The simulator does not accurately model current/power factor, so the graphs in your example are not accurate. For instance, if you look at your third example graph, you will see that phase B & C currents are on top of each other. But for voltage angles of -30, -150 (for BC, ie, 120 degrees apart) if one current leads by 45 deg. and one lags by 30 deg, the two phase currents should be 45 degrees apart. But they are not.

I know the designer has put a lot of work into this project and deserves a bit more respect that.

I'm sure the designer put alot of work into the project, and it provides a nice graphical representation IF you can decipher how to "work" the inputs to provide accurate results.
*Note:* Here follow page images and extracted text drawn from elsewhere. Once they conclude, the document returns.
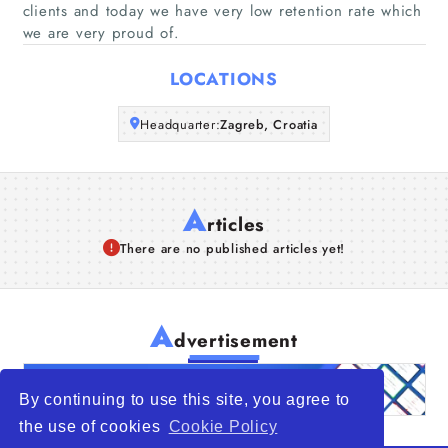
clients and today we have very low retention rate which
we are very proud of.
Articles
LOCATIONS
About Us
Headquarter:
Zagreb, Croatia
A
rticles
There are no published articles yet!
A
dvertisement
By continuing to use this site, you agree to
the use of cookies
Cookie Policy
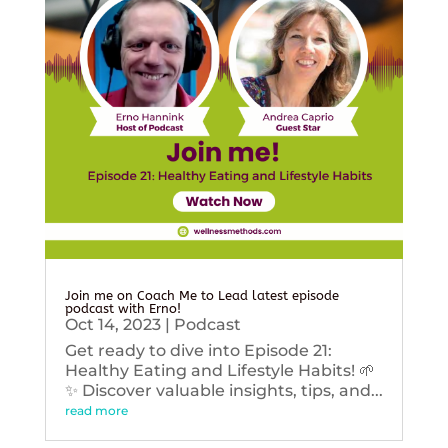
Join me on Coach Me to Lead latest episode
podcast with Erno!
Oct 14, 2023
|
Podcast
Get ready to dive into Episode 21:
Healthy Eating and Lifestyle Habits! 🌱
✨ Discover valuable insights, tips, and...
read more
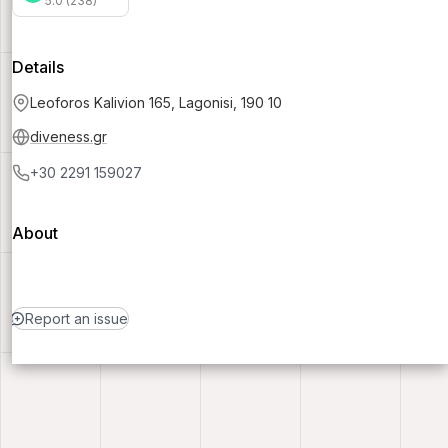
5.0 (238)
Details
Leoforos Kalivion 165, Lagonisi, 190 10
diveness.gr
+30 2291 159027
About
Report an issue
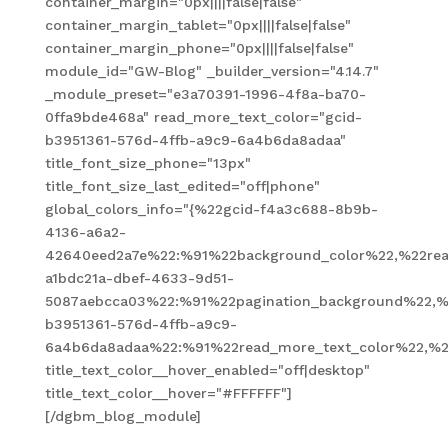
container_margin="0px||||false|false"
container_margin_tablet="0px||||false|false"
container_margin_phone="0px||||false|false"
module_id="GW-Blog" _builder_version="4.14.7"
_module_preset="e3a70391-1996-4f8a-ba70-
0ffa9bde468a" read_more_text_color="gcid-
b3951361-576d-4ffb-a9c9-6a4b6da8adaa"
title_font_size_phone="13px"
title_font_size_last_edited="off|phone"
global_colors_info="{%22gcid-f4a3c688-8b9b-
4136-a6a2-
42640eed2a7e%22:%91%22background_color%22,%22read
a1bdc21a-dbef-4633-9d51-
5087aebcca03%22:%91%22pagination_background%22,%
b3951361-576d-4ffb-a9c9-
6a4b6da8adaa%22:%91%22read_more_text_color%22,%2
title_text_color__hover_enabled="off|desktop"
title_text_color__hover="#FFFFFF"]
[/dgbm_blog_module]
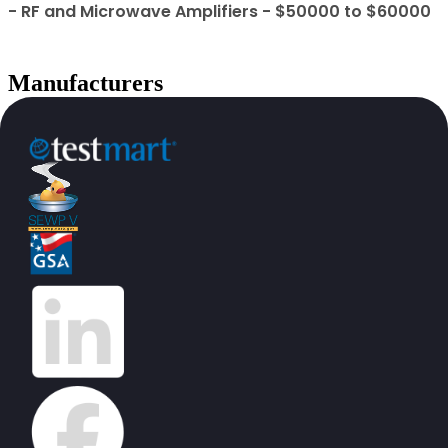
- RF and Microwave Amplifiers - $50000 to $60000
Manufacturers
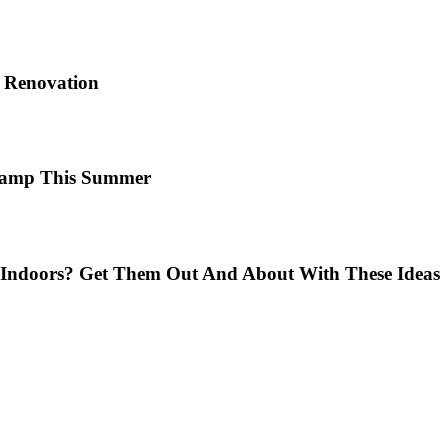
e Renovation
 Camp This Summer
Indoors? Get Them Out And About With These Ideas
But as it is designed, it does not provide accurate results. This is not disrespectful of the designer, it is a statement of fact that must be understood if the simulator is to provide accurate results.

 

[ronaldrc]

Rattus and David

I've been on the internet all day, I believe I went plum to the end of it.My comp. is just crawling now.

Rattus that shows you how much I know I thought that was a phasor graph and the other one was the vector. I'm too old and uninterested in it now to try to learn the math for phasors and vectors.
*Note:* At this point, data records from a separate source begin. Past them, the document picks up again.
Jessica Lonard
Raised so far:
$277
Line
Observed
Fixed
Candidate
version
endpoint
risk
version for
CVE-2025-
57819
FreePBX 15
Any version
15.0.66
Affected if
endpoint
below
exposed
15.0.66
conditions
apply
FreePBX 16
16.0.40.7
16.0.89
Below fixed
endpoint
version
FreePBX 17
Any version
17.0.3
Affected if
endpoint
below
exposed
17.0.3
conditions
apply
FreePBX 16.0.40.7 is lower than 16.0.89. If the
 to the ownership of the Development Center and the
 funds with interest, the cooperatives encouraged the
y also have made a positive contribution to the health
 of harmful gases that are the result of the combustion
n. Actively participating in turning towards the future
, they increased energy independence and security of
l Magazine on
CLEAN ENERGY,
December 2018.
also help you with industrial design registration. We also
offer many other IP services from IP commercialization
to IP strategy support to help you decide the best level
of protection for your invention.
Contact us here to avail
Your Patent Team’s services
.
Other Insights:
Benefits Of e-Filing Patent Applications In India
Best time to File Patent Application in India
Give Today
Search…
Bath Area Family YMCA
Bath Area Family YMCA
Someone brought the wolfram simulator up and I down loaded it just out of curiosity.
Like Dave said it gives a good idea of what lagging and leading currents do.

But we couldn't use it for a dependable way to figure neutral current.Great graphics and
close to the real thing though.

Ronald

 

[david luchini]

But we couldn't use it for a dependable way to figure neutral current.Great graphics and
close to the real thing though.

Ronald, just FYI, if you plug in:

Phase A: R=0.5, Xl=0.5 (50A, .707Pf lagging)
Phase C: R=0.4, Xl=0.2309 (40A, .866Pf lagging)
Phase B: R=0.4, Xc=0.4 (40A, .707Pf leading)

You will get an accurate model of the values in the original post (assuming an ABC phase rotation.) You will note that in the inputs you have to reverse phase B and C, because the way it plots the values is Phase A, followed by Phase C, followed by Phase B.

 

[ronaldrc]

Dave

You're right I hadn't even caught that B and C are reversed I will reverse my numbers tomorrow and see what I come up with. I never could get the number R 40 though it always went from 39 to 41. Can you get the 40?

Good night:Ronald

 

[david luchini]

Dave

You're right I hadn't even caught that B and C are reversed I will reverse my numbers tomorrow and see what I come up with. I never could get the number R 40 though it always went from 39 to 41. Can you get the 40?

Good night:Ronald

Yes, the thing to do is expand the input selection by clicking on the "plus" sign to the right of the slider. That will give you a box where you can type in an exact value. Give it a try.